S3 notification configuration

The S3 bucket must be configured to emit events to the queue you configured. You should configure it to send the following events:

  • s3:ObjectCreated:*
  • s3:ObjectRestore:*

The AWS documentation covers configuring event notifications via the console.

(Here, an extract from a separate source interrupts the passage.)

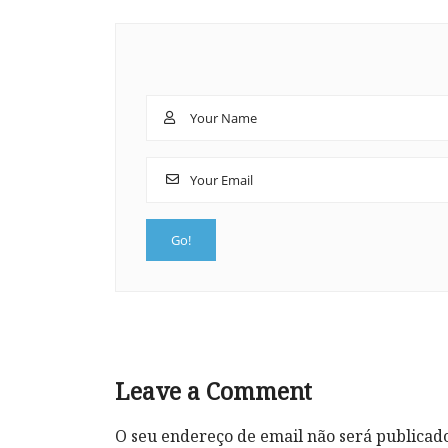
Leave a Comment
O seu endereço de email não será publicad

If you use Terraform, the following demonstrates setting the notification configuration for an existing bucket:


# S3 Bucket notification configuration
resource "aws_s3_bucket_notification" "bucket_notification" {
  bucket = data.aws_s3_bucket.existing_bucket.id

  queue {
    queue_arn = aws_sqs_queue.s3_events.arn
    events = [
      "s3:ObjectCreated:*",
      "s3:ObjectRestore:*"
    ]
    filter_prefix = var.notification_prefix
    filter_suffix = var.notification_suffix
  }

  depends_on = [aws_sqs_queue_policy.s3_events]
}

Note that this example declares a dependency on the queue in the previous example; this ensures Terraform creates the queue and updates its policy before attempting to assign it to the bucket.

Polytomic connection configuration

In the Polytomic connection configuration, check the box for "Enable Event Notifications" and enter the ARN of the SQS queue you created. For example, arn:aws:sqs:us-east-2:123456789:polytomic-s3-events.